Une crise silencieuse sur les rails congolais
Le 14 avril, à l’aube, un train de marchandises du Chemin de fer Congo-Océan (CFCO) a percuté de plein fouet un homme assis au kilomètre 312, dans la périphérie de Nkayi. L’acte, volontaire selon les témoignages, a transformé la voie ferrée en scène d’effroi. Au-delà de l’émotion suscitée dans cette cité sucrière, l’événement révèle une tendance inquiétante : la banalisation des intrusions, volontaires ou accidentelles, sur l’axe stratégique Pointe-Noire-Brazzaville. Les statistiques internes du CFCO font état de dix-sept “accidents de personnes” depuis 2020, chiffre modeste en apparence mais lourd pour un réseau de seulement 510 kilomètres.
Des dispositifs de prévention encore embryonnaires
Sur la majeure partie du tracé, la voie est laissée à la vigilance des riverains. Quelques panneaux vétustes portent la mention “Défense absolue de circuler sur la plateforme”. Ni clôtures continues, ni capteurs de présence ne protègent le ballast. « Nous faisons avec les moyens du bord », concède un chef de district ferroviaire. Les postes de sécurité sont espacés d’une trentaine de kilomètres, tandis que les patrouilles pédestres ne disposent pas de moyens radios fiables. La situation contraste avec les standards internationaux qui imposent, pour les infrastructures critiques, une surveillance en temps réel et des barrières physiques systématiques dans les zones urbaines.
La détresse psychique, angle mort de la sécurité publique
Le suicide ferroviaire, phénomène longtemps mis sous le boisseau, interroge les services de santé et les forces de l’ordre. Le docteur Aymard Mabiala, psychiatre à Brazzaville, rappelle que « l’absence de centres d’écoute accessibles en province pousse les personnes en crise à des gestes extrêmes ». Or, la stratégie nationale de sécurité intérieure ne traite la vulnérabilité psychique qu’à travers le prisme de la criminalité, rarement sous celui de la prévention. En conséquence, policiers et gendarmes appelés sur les voies ferrées ne sont pas formés à la gestion d’événements traumatiques de cette nature.
Conséquences opérationnelles pour le CFCO et ses conducteurs
Sur le terrain, les victimes collatérales de ces actes sont les conducteurs, contraints d’assister impuissants à la collision. Selon le syndicat des mécaniciens, trois d’entre eux ont été placés en arrêt de travail prolongé depuis 2022 à la suite de chocs psychologiques. Outre la détresse humaine, chaque interruption de trafic engendre des retards dans l’acheminement des hydrocarbures et des produits miniers, affectant la balance commerciale déjà fragile du pays. Le ministère des Transports estime qu’une immobilisation de huit heures coûte près de vingt-cinq millions de francs CFA en pénalités contractuelles.

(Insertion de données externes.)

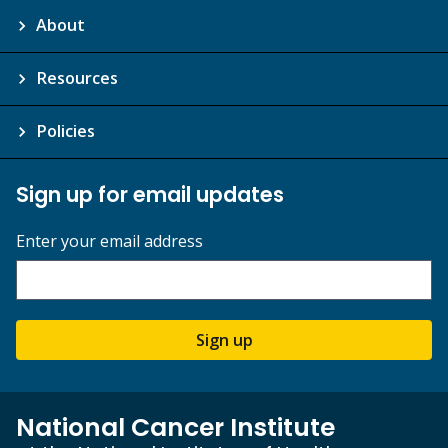
About
Resources
Policies
Sign up for email updates
Enter your email address
Sign up
National Cancer Institute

Vers une doctrine de protection intégrée des infrastructures ferroviaires
Face à la recrudescence des intrusions, le gouvernement évoque l’idée d’un plan de sécurisation global. Le projet, encore à l’état d’esquisse, prévoit la création d’une section ferroviaire au sein de la Police des frontières, le déploiement de caméras thermiques sur les points sensibles et la mise en place d’équipes mobiles d’intervention psychologique pouvant être engagées en moins de trente minutes. « La protection des emprises du rail est devenue un impératif de souveraineté », affirme un officier de la Direction générale de la sécurité territoriale. Reste à financer le dispositif : la facture est estimée à 12 milliards de francs CFA, soit le double du budget annuel d’entretien de la voie.
Un test décisif pour la gouvernance sécuritaire congolaise
Le drame de Nkayi agit comme un révélateur des failles systémiques de la sécurité intérieure. Dans un pays où 70 % du fret stratégique transite par le rail, chaque incident humain possède une dimension économique et, in fine, politique. Le Parlement examine actuellement un projet de loi sur la protection des infrastructures critiques qui inclut, pour la première fois, un volet santé mentale et une obligation pour les exploitants de mettre en place des dispositifs d’aide aux personnes en crise. Le vote attendu en juin servira de baromètre : il dira si le Congo est prêt à considérer qu’un suicide sur la voie ferrée n’est pas seulement un fait divers, mais un problème de sécurité nationale.